PM Modi releases 8 cheetahs in MP’s Kuno National Park

17 September, 2022 | Pravina Srivastava

BeFunky collage 2022 09 17T135953.863 Top News

Prime Minister Narendra Modi today released eight cheetahs into Kuno National Park in Madhya Pradesh.

Prime Minister Narendra Modi today released eight cheetahs into Kuno National Park in Madhya Pradesh.

Two cheetahs were let out from cage number one by PM Modi, who then let another one out of enclosure number two, which was around 70 metres distant.

As part of “Project Cheetah” and the government’s efforts to revitalise and diversify the country’s fauna and environment, 8 cheetahs (5 females and 3 males) were transferred from Namibia in Africa. Cheetahs were declared extinct in India in 1952.

In Gwalior, the eight cheetahs were transported via cargo plane as part of a transcontinental cheetah translocation initiative. Later, the cheetahs were flown from Gwalior Air Force Station to Kuno National Park by Indian Air Force helicopters.

All of the cheetahs have radio collars so they can be tracked through satellite. In addition, each cheetah has a specialised monitoring staff that will keep track of its position for 24 hours.

An MoU that was reached earlier this year allows for the importation of cheetahs.

Cheetahs will aid in the restoration of India’s open forest and grassland ecosystems, assist to preserve biodiversity, and improve ecosystem services including soil moisture conservation, water security, and carbon sequestration.

Earlier, SP Yadav, the director of Project Cheetah, “The fastest known mammal is reportedly the cheetah.

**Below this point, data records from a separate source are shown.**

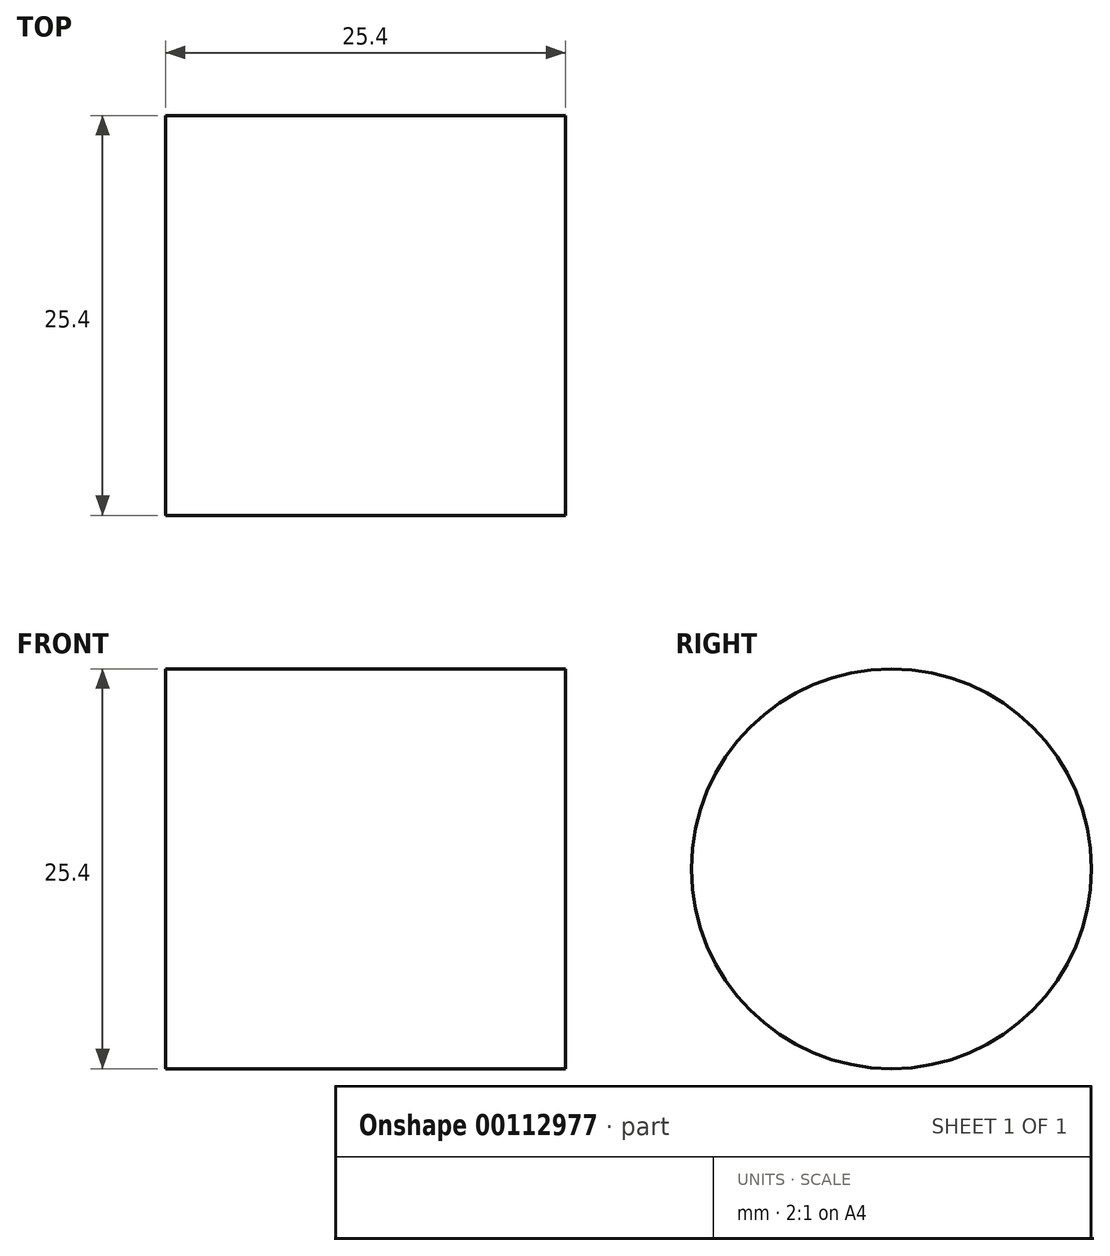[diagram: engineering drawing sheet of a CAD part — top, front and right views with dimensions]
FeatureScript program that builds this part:
annotation { "Feature Type Name" : "Feature", "Feature Type Description" : "" }
export const myFeature = defineFeature(function(context is Context, id is Id, definition is map)
    precondition{}
    {
        {
            var Q0;
            Q0=qCreatedBy(makeId("Right.planeOp"),FACE);
            var sketch = newSketch(context, id + "F0", { "sketchPlane" : qUnion([Q0])});
            skCircle(sketch, "E0", {"center": v(0, 0) * mm, "radius": 12.7 * mm});
            skSolve(sketch);
        }
        {
            var Q0;
            Q0=makeQuery(id+"F0.imprint","IMPRINT",FACE,{"disambiguationData":[TD([[makeQuery(id+"F0.imprint","IMPRINT",EDGE,{"derivedFrom":sQuery(id+"F0.wireOp",EDGE,"E0")}),1.0]])]});
            var Q1;
            Q1=sQuery(id+"F0.wireOp",EDGE,"E0");
            extrude(context, id + "F1", {"entities" : qUnion([Q0]), "surfaceEntities" : qUnion([Q1]), "depth" : 25.4 * mm});
        }
    });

It travels at a speed of between 100 and 120 km/h. Large meadows, modest hills, and woodlands make up the excellent and stunning environment that has been chosen in Kuno, which is perfect for cheetahs. In Kuno National Park, there have been extensive security precautions installed. There have been preparations made to stop poaching.”

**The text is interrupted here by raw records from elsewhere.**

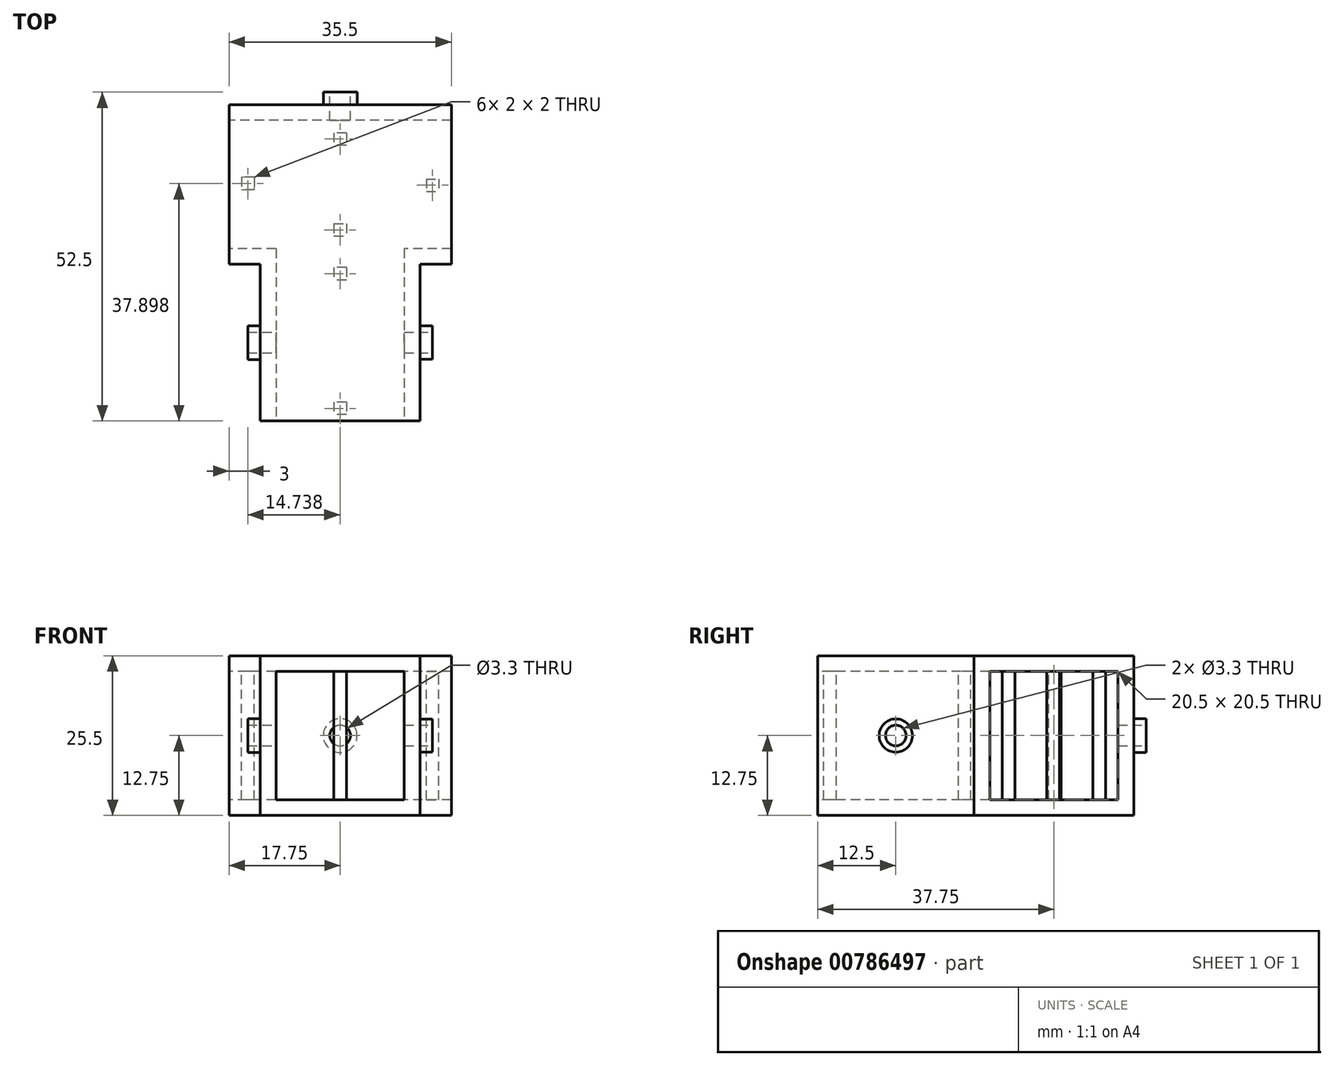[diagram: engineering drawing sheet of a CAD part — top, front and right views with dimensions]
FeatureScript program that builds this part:
annotation { "Feature Type Name" : "Feature", "Feature Type Description" : "" }
export const myFeature = defineFeature(function(context is Context, id is Id, definition is map)
    precondition{}
    {
        {
            var Q0;
            Q0=qCreatedBy(makeId("Front.planeOp"),FACE);
            var sketch = newSketch(context, id + "F0", { "sketchPlane" : qUnion([Q0])});
            skLineSegment(sketch, "E0.bottom", {"start": v(-17.75, 12.75) * mm, "end": v(17.75, 12.75) * mm});
            skLineSegment(sketch, "E0.top", {"start": v(-17.75, -12.75) * mm, "end": v(17.75, -12.75) * mm});
            skLineSegment(sketch, "E0.left", {"start": v(-17.75, 15.55) * mm, "end": v(-17.75, -12.75) * mm});
            skLineSegment(sketch, "E0.right", {"start": v(17.75, 12.75) * mm, "end": v(17.75, -12.75) * mm});
            skPoint(sketch, "E1", {"position": v(0, 0) * mm});
            skPoint(sketch, "E1.positionSnap0", {"position": v(17.75, 0) * mm});
            skPoint(sketch, "E1.positionSnap1", {"position": v(0, 12.75) * mm});
            skSolve(sketch);
        }
        {
            var Q0;
            Q0 = qSketchRegion(id + "F0", true);
            extrude(context, id + "F1", {"entities" : qUnion([Q0]), "depth" : 25.5 * mm, "offsetDistance" : 25 * mm});
        }
        {
            var Q0;
            Q0=makeQuery(id+"F1.opExtrude","SWEPT_FACE",FACE,{"disambiguationData":[OSD([sQuery(id+"F0.wireOp",EDGE,"E0.left")])]});
            var sketch = newSketch(context, id + "F2", { "sketchPlane" : qUnion([Q0])});
            skLineSegment(sketch, "E2.bottom", {"start": v(2.5, 10.25) * mm, "end": v(23, 10.25) * mm});
            skLineSegment(sketch, "E2.top", {"start": v(2.5, -10.25) * mm, "end": v(23, -10.25) * mm});
            skLineSegment(sketch, "E2.left", {"start": v(2.5, 10.25) * mm, "end": v(2.5, -10.25) * mm});
            skLineSegment(sketch, "E2.right", {"start": v(23, 10.25) * mm, "end": v(23, -10.25) * mm});
            skSolve(sketch);
        }
        {
            var Q0;
            Q0 = qSketchRegion(id + "F2", true);
            extrude(context, id + "F3", {"entities" : qUnion([Q0]), "operationType" : NewBodyOperationType.REMOVE, "oppositeDirection" : true, "depth" : 35.5 * mm, "offsetDistance" : 25 * mm});
        }
        {
            var Q0;
            Q0=makeQuery(id+"F1.opExtrude","CAP_FACE",FACE,{"disambiguationData":[OSD([sQuery(id+"F0.wireOp",EDGE,"E0.bottom"),sQuery(id+"F0.wireOp",EDGE,"E0.top"),sQuery(id+"F0.wireOp",EDGE,"E0.left"),sQuery(id+"F0.wireOp",EDGE,"E0.right")])],"isStart":false});
            var sketch = newSketch(context, id + "F4", { "sketchPlane" : qUnion([Q0])});
            skLineSegment(sketch, "E3.bottom", {"start": v(-12.75, 12.75) * mm, "end": v(12.75, 12.75) * mm});
            skLineSegment(sketch, "E3.top", {"start": v(-12.75, -12.75) * mm, "end": v(12.75, -12.75) * mm});
            skLineSegment(sketch, "E3.left", {"start": v(-12.75, 12.75) * mm, "end": v(-12.75, -12.75) * mm});
            skLineSegment(sketch, "E3.right", {"start": v(12.75, 12.75) * mm, "end": v(12.75, -12.75) * mm});
            skSolve(sketch);
        }
        {
            var Q0;
            Q0 = qSketchRegion(id + "F4", true);
            extrude(context, id + "F5", {"entities" : qUnion([Q0]), "operationType" : NewBodyOperationType.ADD, "depth" : 25 * mm, "offsetDistance" : 25 * mm});
        }
        {
            var Q0;
            Q0=makeQuery(id+"F5.opExtrude","CAP_FACE",FACE,{"disambiguationData":[OSD([sQuery(id+"F4.wireOp",EDGE,"E3.bottom"),sQuery(id+"F4.wireOp",EDGE,"E3.top"),sQuery(id+"F4.wireOp",EDGE,"E3.left"),sQuery(id+"F4.wireOp",EDGE,"E3.right")])],"isStart":false});
            var sketch = newSketch(context, id + "F6", { "sketchPlane" : qUnion([Q0])});
            skLineSegment(sketch, "E4.bottom", {"start": v(-10.25, 10.25) * mm, "end": v(10.25, 10.25) * mm});
            skLineSegment(sketch, "E4.top", {"start": v(-10.25, -10.25) * mm, "end": v(10.25, -10.25) * mm});
            skLineSegment(sketch, "E4.left", {"start": v(-10.25, 10.25) * mm, "end": v(-10.25, -10.25) * mm});
            skLineSegment(sketch, "E4.right", {"start": v(10.25, 10.25) * mm, "end": v(10.25, -10.25) * mm});
            skSolve(sketch);
        }
        {
            var Q0;
            Q0 = qSketchRegion(id + "F6", true);
            extrude(context, id + "F7", {"entities" : qUnion([Q0]), "operationType" : NewBodyOperationType.REMOVE, "oppositeDirection" : true, "depth" : 38 * mm, "offsetDistance" : 25 * mm});
        }
        {
            var Q0;
            Q0=makeQuery(id+"F5.opExtrude","SWEPT_FACE",FACE,{"disambiguationData":[OSD([sQuery(id+"F4.wireOp",EDGE,"E3.right")])]});
            var sketch = newSketch(context, id + "F8", { "sketchPlane" : qUnion([Q0])});
            skCircle(sketch, "E5", {"center": v(-38, 0) * mm, "radius": 2.65 * mm});
            skPoint(sketch, "E5.centerSnap0", {"position": v(-38, -12.75) * mm});
            skPoint(sketch, "E5.centerSnap1", {"position": v(-50.5, 0) * mm});
            skSolve(sketch);
        }
        {
            var Q0;
            Q0 = qSketchRegion(id + "F8", true);
            extrude(context, id + "F9", {"entities" : qUnion([Q0]), "operationType" : NewBodyOperationType.ADD, "depth" : 2 * mm, "offsetDistance" : 25 * mm});
        }
        {
            var Q0;
            Q0=makeQuery(id+"F9.opExtrude","CAP_FACE",FACE,{"disambiguationData":[OSD([sQuery(id+"F8.wireOp",EDGE,"E5")])],"isStart":false});
            var sketch = newSketch(context, id + "F10", { "sketchPlane" : qUnion([Q0])});
            skCircle(sketch, "E6", {"center": v(-38, 0) * mm, "radius": 1.65 * mm});
            skSolve(sketch);
        }
        {
            var Q0;
            Q0 = qSketchRegion(id + "F10", true);
            extrude(context, id + "F11", {"entities" : qUnion([Q0]), "operationType" : NewBodyOperationType.REMOVE, "endBound" : BoundingType.THROUGH_ALL, "oppositeDirection" : true, "depth" : 30 * mm, "offsetDistance" : 25 * mm});
        }
        {
            var Q0;
            Q0=makeQuery(id+"F5.opExtrude","SWEPT_FACE",FACE,{"disambiguationData":[OSD([sQuery(id+"F4.wireOp",EDGE,"E3.left")])]});
            var sketch = newSketch(context, id + "F12", { "sketchPlane" : qUnion([Q0])});
            skCircle(sketch, "E7", {"center": v(38, 0) * mm, "radius": 2.7 * mm});
            skSolve(sketch);
        }
        {
            var Q0;
            Q0 = qSketchRegion(id + "F12", true);
            extrude(context, id + "F13", {"entities" : qUnion([Q0]), "operationType" : NewBodyOperationType.ADD, "depth" : 2 * mm, "offsetDistance" : 25 * mm});
        }
        {
            var Q0;
            Q0=makeQuery(id+"F13.opExtrude","CAP_FACE",FACE,{"disambiguationData":[OSD([sQuery(id+"F12.wireOp",EDGE,"E7")])],"isStart":false});
            var sketch = newSketch(context, id + "F14", { "sketchPlane" : qUnion([Q0])});
            skCircle(sketch, "E8", {"center": v(38, 0) * mm, "radius": 1.65 * mm});
            skSolve(sketch);
        }
        {
            var Q0;
            Q0 = qSketchRegion(id + "F14", true);
            extrude(context, id + "F15", {"entities" : qUnion([Q0]), "operationType" : NewBodyOperationType.REMOVE, "oppositeDirection" : true, "depth" : 5.5 * mm, "offsetDistance" : 25 * mm});
        }
        {
            var Q0;
            Q0=makeQuery(id+"F1.opExtrude","CAP_FACE",FACE,{"disambiguationData":[OSD([sQuery(id+"F0.wireOp",EDGE,"E0.bottom"),sQuery(id+"F0.wireOp",EDGE,"E0.top"),sQuery(id+"F0.wireOp",EDGE,"E0.left"),sQuery(id+"F0.wireOp",EDGE,"E0.right")])],"isStart":true});
            var sketch = newSketch(context, id + "F16", { "sketchPlane" : qUnion([Q0])});
            skCircle(sketch, "E9", {"center": v(0, 0) * mm, "radius": 2.7 * mm});
            skSolve(sketch);
        }
        {
            var Q0;
            Q0 = qSketchRegion(id + "F16", true);
            extrude(context, id + "F17", {"entities" : qUnion([Q0]), "operationType" : NewBodyOperationType.ADD, "depth" : 2 * mm, "offsetDistance" : 25 * mm});
        }
        {
            var Q0;
            Q0=makeQuery(id+"F17.opExtrude","CAP_FACE",FACE,{"disambiguationData":[OSD([sQuery(id+"F16.wireOp",EDGE,"E9")])],"isStart":false});
            var sketch = newSketch(context, id + "F18", { "sketchPlane" : qUnion([Q0])});
            skCircle(sketch, "E10", {"center": v(0, 0) * mm, "radius": 1.65 * mm});
            skSolve(sketch);
        }
        {
            var Q0;
            Q0 = qSketchRegion(id + "F18", true);
            extrude(context, id + "F19", {"entities" : qUnion([Q0]), "operationType" : NewBodyOperationType.REMOVE, "oppositeDirection" : true, "depth" : 5.5 * mm, "offsetDistance" : 25 * mm});
        }
        {
            var Q0;
            Q0=makeQuery(id+"F7.boolean.opBoolean","MERGE",FACE,{"derivedFrom":[makeQuery(id+"F3.boolean.opBoolean","COPY",FACE,{"derivedFrom":makeQuery(id+"F3.opExtrude","SWEPT_FACE",FACE,{"disambiguationData":[OSD([sQuery(id+"F2.wireOp",EDGE,"E2.bottom")])]})}),makeQuery(id+"F7.opExtrude","SWEPT_FACE",FACE,{"disambiguationData":[OSD([sQuery(id+"F6.wireOp",EDGE,"E4.bottom")])]})]});
            var sketch = newSketch(context, id + "F20", { "sketchPlane" : qUnion([Q0])});
            skLineSegment(sketch, "E11.bottom", {"start": v(1, 26) * mm, "end": v(-1, 26) * mm});
            skLineSegment(sketch, "E11.top", {"start": v(1, 28) * mm, "end": v(-1, 28) * mm});
            skLineSegment(sketch, "E11.left", {"start": v(1, 26) * mm, "end": v(1, 28) * mm});
            skLineSegment(sketch, "E11.right", {"start": v(-1, 26) * mm, "end": v(-1, 28) * mm});
            skLineSegment(sketch, "E12.bottom", {"start": v(1, 47.5) * mm, "end": v(-1, 47.5) * mm});
            skLineSegment(sketch, "E12.top", {"start": v(1, 49.5) * mm, "end": v(-1, 49.5) * mm});
            skLineSegment(sketch, "E12.left", {"start": v(1, 47.5) * mm, "end": v(1, 49.5) * mm});
            skLineSegment(sketch, "E12.right", {"start": v(-1, 47.5) * mm, "end": v(-1, 49.5) * mm});
            skSolve(sketch);
        }
        {
            var Q0;
            Q0 = qSketchRegion(id + "F20", true);
            extrude(context, id + "F21", {"entities" : qUnion([Q0]), "operationType" : NewBodyOperationType.ADD, "depth" : 20.5 * mm, "offsetDistance" : 25 * mm});
        }
        {
            var Q0;
            Q0=makeQuery(id+"F7.boolean.opBoolean","MERGE",FACE,{"derivedFrom":[makeQuery(id+"F3.boolean.opBoolean","COPY",FACE,{"derivedFrom":makeQuery(id+"F3.opExtrude","SWEPT_FACE",FACE,{"disambiguationData":[OSD([sQuery(id+"F2.wireOp",EDGE,"E2.bottom")])]})}),makeQuery(id+"F7.opExtrude","SWEPT_FACE",FACE,{"disambiguationData":[OSD([sQuery(id+"F6.wireOp",EDGE,"E4.bottom")])]})]});
            var sketch = newSketch(context, id + "F22", { "sketchPlane" : qUnion([Q0])});
            skLineSegment(sketch, "E13.bottom", {"start": v(1, 4.5) * mm, "end": v(-1, 4.5) * mm});
            skLineSegment(sketch, "E13.top", {"start": v(1, 6.5) * mm, "end": v(-1, 6.5) * mm});
            skLineSegment(sketch, "E13.left", {"start": v(1, 4.5) * mm, "end": v(1, 6.5) * mm});
            skLineSegment(sketch, "E13.right", {"start": v(-1, 4.5) * mm, "end": v(-1, 6.5) * mm});
            skLineSegment(sketch, "E14.bottom", {"start": v(-13.75, 11.6) * mm, "end": v(-15.75, 11.6) * mm});
            skLineSegment(sketch, "E14.top", {"start": v(-13.75, 13.6) * mm, "end": v(-15.75, 13.6) * mm});
            skLineSegment(sketch, "E14.left", {"start": v(-13.75, 11.6) * mm, "end": v(-13.75, 13.6) * mm});
            skLineSegment(sketch, "E14.right", {"start": v(-15.75, 11.6) * mm, "end": v(-15.75, 13.6) * mm});
            skLineSegment(sketch, "E15.bottom", {"start": v(13.75, 11.87) * mm, "end": v(15.75, 11.87) * mm});
            skLineSegment(sketch, "E15.top", {"start": v(13.75, 13.87) * mm, "end": v(15.75, 13.87) * mm});
            skLineSegment(sketch, "E15.left", {"start": v(13.75, 11.87) * mm, "end": v(13.75, 13.87) * mm});
            skLineSegment(sketch, "E15.right", {"start": v(15.75, 11.87) * mm, "end": v(15.75, 13.87) * mm});
            skLineSegment(sketch, "E16.bottom", {"start": v(-1.01, 19) * mm, "end": v(0.99, 19) * mm});
            skLineSegment(sketch, "E16.top", {"start": v(-1.01, 21) * mm, "end": v(0.99, 21) * mm});
            skLineSegment(sketch, "E16.left", {"start": v(-1.01, 19) * mm, "end": v(-1.01, 21) * mm});
            skLineSegment(sketch, "E16.right", {"start": v(0.99, 19) * mm, "end": v(0.99, 21) * mm});
            skSolve(sketch);
        }
        {
            var Q0;
            Q0 = qSketchRegion(id + "F22", true);
            extrude(context, id + "F23", {"entities" : qUnion([Q0]), "operationType" : NewBodyOperationType.ADD, "depth" : 20.5 * mm, "offsetDistance" : 25 * mm});
        }
    });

The restoration of wild animals, notably the cheetah, was carried out under the ambitious Project Cheetah of the Indian government in accordance with IUCN recommendations.

India has a long tradition of protecting animals. Project Tiger, one of the most effective efforts to conserve wildlife, was started back in 1972 and has helped to preserve not just tigers but also the entire ecosystem.

In keeping with this, the reintroduction of cheetahs represents a significant development in India’s history of animal protection.